In James E. Manley v. Keith Butts, 33A05-1608-MI-1865, James Manley was convicted in Monroe County in 1997 of multiple counts of felony child molesting against his daughter. The Monroe Circuit Court sentenced Manley to an aggregate term of 55 years to be served in the Indiana Department of Correction.

After his convictions and sentence were affirmed in multiple appeals, Manley filed in 2004 and 2006 petitions seeking permission to file a successive post-conviction petition, which the Court of Appeals denied. Then in 2014, Manley appealed the Monroe Circuit Court’s denial of a motion for relief from judgment, which the appellate court dismissed.

In 2015, Manley again filed for permission to file a successive post-conviction petition, which was once again denied. Then Manley filed in April 2016 a pro se petition for writ of state habeas corpus in Henry Circuit Court because he is incarcerated in Henry County.

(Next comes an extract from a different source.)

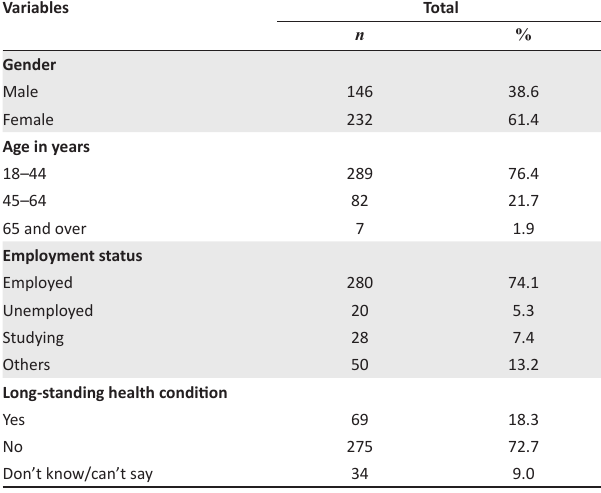
TABLE 2: Socio-demographic characteristics and health status of the patients ( N = 378).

After forwarding Manley’s petition to the Indiana Attorney General’s office, the attorney general acknowledged that under Post-Conviction Rule 1(1)(c) the petition should be transferred to Monroe County and treated as a petition for post-conviction relief, yet argued that the Henry Circuit Court should dismiss the petition because it was an unauthorized successive petition for post-conviction relief.

“In other words, the Attorney General argued that the Henry Circuit Court should disregard Post-Conviction Rule 1(1)(c) because ‘transferring the case would merely waste resources,’” Indiana Court of Appeals Judge Rudolph Pyle wrote.  

After the Henry Circuit Court followed the advice from the attorney general’s office, Manley filed a motion to correct error, which was denied. After his appeal, Pyle and the appellate panel unanimously reversed the Henry Circuit Court’s decision and instructed the trial court to transfer the petition to Monroe County.

Post-Conviction Rule 1(1)(c) provides that “if a person applies for a writ of habeas corpus in the county where the person is incarcerated and challenges the validity of his conviction or sentence, that court shall transfer the cause to the court in which the conviction took place, and the latter court shall treat it as a petition for relief … .” Thus, under the language of that rule, the Henry Circuit Court was required to transfer Manley’s petition to the Monroe Circuit Court, Pyle wrote.